O horror nasceu de uma brincadeira entre amigos. Nenhum demônio veio à tona, nem usaram mesas de ouija, a única parte meio clichê (para os nossos padrões) é se reunir para contar histórias de fantasmas. Deve ter sido assustador, porque no século XIX não existia jornalismo bombardeando a galera com tragédias a mil por hora, nem a internet com o acervo gigante de literatura e filmes de terror pra galera comprar a ilusão de sentir medo.
Se não deu medo, imagino que Percy Bysse Shelley e seu amigo Lord Byron tenham se divertido. Os dois eram poetas fodões, cada um de um jeito, ainda que de vez em quando conseguissem encrencas com suas reputações extra literárias. É que durante uma reunião deles veio a ideia “e se cada um de nós escrever uma história de fantasma?” Claro que a ideia foi ótima, mas os dois falharam e sabe lá em que baú os manuscritos deles caíram. Quem cumpriu a aposta foi Mary Wollstonecraft Godwin, mais conhecida pelo nome após o casamento com Percy Bysse: Mary Shelley.
O prêmio dela foi póstumo, pois sem perceber ela ajudou a criar parte do que entendemos por horror. Seu filho mais conhecido é Frankenstein, referência tão comum que às vezes até quem não leu tem uma boa noção da história, graças ao legado (re)criado a partir dela por entusiastas de horror e da literatura da época.
O prêmio dela foi póstumo, pois sem perceber ela ajudou a criar parte do que entendemos por horror.

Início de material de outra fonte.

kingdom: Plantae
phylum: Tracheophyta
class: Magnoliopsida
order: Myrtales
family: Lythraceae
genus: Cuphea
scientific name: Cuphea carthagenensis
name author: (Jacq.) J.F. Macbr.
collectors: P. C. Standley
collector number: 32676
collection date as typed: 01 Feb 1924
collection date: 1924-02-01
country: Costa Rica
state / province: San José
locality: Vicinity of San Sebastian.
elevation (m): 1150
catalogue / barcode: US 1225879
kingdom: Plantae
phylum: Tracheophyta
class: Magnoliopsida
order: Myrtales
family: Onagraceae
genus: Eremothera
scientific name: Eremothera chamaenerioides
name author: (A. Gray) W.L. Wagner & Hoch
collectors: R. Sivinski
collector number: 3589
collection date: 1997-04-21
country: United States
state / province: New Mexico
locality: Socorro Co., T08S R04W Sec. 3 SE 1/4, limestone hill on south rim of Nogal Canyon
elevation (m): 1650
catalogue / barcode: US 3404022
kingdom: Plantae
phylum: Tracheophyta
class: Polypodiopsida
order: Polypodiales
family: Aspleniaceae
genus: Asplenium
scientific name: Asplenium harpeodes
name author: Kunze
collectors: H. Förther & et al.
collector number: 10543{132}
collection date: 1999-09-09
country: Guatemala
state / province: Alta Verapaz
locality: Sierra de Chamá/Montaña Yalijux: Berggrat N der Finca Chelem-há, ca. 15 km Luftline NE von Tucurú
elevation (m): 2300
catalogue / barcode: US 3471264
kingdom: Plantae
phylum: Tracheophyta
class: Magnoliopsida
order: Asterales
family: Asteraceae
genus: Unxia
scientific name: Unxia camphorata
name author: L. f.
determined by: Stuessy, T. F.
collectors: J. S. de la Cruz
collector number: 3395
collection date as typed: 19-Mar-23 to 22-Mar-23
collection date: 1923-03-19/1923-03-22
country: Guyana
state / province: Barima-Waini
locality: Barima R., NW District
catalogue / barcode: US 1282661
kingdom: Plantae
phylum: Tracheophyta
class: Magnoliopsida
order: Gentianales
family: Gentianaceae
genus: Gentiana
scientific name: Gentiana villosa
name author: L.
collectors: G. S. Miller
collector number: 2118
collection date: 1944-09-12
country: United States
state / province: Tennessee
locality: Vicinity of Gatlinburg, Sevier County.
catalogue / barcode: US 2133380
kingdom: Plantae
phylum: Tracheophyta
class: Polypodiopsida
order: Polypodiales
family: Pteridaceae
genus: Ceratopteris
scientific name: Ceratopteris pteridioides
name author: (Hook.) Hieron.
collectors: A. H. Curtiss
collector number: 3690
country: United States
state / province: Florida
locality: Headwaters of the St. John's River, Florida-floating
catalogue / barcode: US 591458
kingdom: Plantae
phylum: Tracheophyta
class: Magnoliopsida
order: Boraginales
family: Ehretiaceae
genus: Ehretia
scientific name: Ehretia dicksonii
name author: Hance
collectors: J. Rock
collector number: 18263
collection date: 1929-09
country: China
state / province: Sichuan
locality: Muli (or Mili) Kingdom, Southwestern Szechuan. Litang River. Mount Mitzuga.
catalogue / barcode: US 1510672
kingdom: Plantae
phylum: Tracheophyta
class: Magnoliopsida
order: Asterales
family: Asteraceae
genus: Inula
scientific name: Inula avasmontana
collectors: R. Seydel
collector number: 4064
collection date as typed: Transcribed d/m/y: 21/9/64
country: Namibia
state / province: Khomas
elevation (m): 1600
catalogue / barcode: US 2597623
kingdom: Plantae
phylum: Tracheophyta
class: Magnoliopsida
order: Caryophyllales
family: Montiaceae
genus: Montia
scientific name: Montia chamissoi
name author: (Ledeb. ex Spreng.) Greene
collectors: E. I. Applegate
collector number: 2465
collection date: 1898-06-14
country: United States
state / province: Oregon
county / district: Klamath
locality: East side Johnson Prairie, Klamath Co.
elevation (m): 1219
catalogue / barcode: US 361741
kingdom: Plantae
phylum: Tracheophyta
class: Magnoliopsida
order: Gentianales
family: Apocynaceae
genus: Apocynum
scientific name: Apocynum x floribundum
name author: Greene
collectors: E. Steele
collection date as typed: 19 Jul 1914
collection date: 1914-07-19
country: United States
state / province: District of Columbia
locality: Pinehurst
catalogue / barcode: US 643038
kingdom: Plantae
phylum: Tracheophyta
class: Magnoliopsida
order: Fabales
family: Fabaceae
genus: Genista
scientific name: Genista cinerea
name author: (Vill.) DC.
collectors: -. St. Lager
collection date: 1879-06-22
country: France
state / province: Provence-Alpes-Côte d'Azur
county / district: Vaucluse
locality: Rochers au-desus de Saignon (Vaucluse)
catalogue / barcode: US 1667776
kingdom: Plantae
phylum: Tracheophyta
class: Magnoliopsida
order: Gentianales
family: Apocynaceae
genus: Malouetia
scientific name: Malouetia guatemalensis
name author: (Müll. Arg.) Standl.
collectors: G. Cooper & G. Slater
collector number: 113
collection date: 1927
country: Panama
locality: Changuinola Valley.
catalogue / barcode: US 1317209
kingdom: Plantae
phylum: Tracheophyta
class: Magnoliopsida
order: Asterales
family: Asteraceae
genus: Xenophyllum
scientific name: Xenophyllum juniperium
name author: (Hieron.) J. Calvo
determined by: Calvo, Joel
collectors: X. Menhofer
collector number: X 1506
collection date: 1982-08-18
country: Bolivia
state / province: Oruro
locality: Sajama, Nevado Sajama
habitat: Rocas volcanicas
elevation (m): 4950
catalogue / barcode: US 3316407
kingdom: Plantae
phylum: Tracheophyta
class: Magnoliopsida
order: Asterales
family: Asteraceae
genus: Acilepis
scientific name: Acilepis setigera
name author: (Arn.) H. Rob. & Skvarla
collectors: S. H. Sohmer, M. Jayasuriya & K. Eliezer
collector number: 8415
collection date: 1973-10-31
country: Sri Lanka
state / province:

A narrativa original do livro, publicado em 1818, é extremamente simples. Escrita em forma de cartas, temos breves correspondências onde, junto ao destinatário, tomamos conhecimento de uma história muito assustadora para ser real. Parece que o remetente das cartas nem acredita nela ou não quer acreditar, porque é tão inverossímil quanto… você sabe.
Daí a ficção dentro da ficção começa, e a história “real” com ela. O jovem Victor Frankenstein conta de suas nobres origens, detalha sua vida familiar com pai, mãe e seus irmãos, conta de como sua irmã de criação Elizabeth e Justine foram adotadas, confia a vida inteira na leitura de quem vai receber sua história escrita. Só faltou confiar mais nas próprias percepções além do mundo que conhecia.
O jovem Victor era um sonhador. Não se considera assim, mas é fácil ter essa impressão dele, principalmente quando narra suas ambições e sede por conhecimento, parece criar um ideal tão grande que não cabe em si quando toca no assunto. É fácil entender como tal sonho nasceu, pois algumas partes do que ele nos conta de sua vida e seu envelhecimento deixam pistas claras disso. Parece uma fantasia distante quando ele fala de seus ideais, mas quando eles começam a tomar forma é que a razão para não acreditar nessa história vem à tona.
O sonho de Frankenstein não tomou “forma”. Ganhou vida. A partir de uma enorme colcha científica de retalhos, Victor deu vida a um ser de aparência humana, forte, desfigurado e sem noção de convivência com o mundo. O comportamento da criatura é consequência direta de como Victor a trata, mas o nobre criador estava muito ocupado sendo deus para se tocar dessa responsabilidade. Mais ainda tentando se esquivar da sua cria, ansiosa por convivência ainda que nos próprios termos – mas basta lembrar de tudo que o jovem ingênuo Victor nos contou, e perceber quem não existe apenas um monstro nesse ambiente.
A escrita elegante de Mary Wollstonecraft e a pompa poética de Percy Shelley se combinam, embora cada um tenha escrito em gêneros e com interesses distintos; além dessas características e da linguagem rebuscada, o casal tinha referências literárias em comum. Uma delas é John Milton, autor de Paraíso Perdido (1667), uma narrativa em versos da queda humana do paraíso bíblico. Percy também contou histórias – nem todas longas – em versos, Ozzymandias e Prometeu sendo as mais lembradas (Ozzymandias é o nome daquele personagem metido a dono do mundo na franquia Watchmen, emprestado do Shelley). Já Mary mandou o romance que o marido e o amigo dele não pariram. Falando de queda, poder, ambição, ciência, sensação de propriedade, Mary trouxe à tona uma coleção de horrores em forma humana, cuja criação ninguém quer assumir.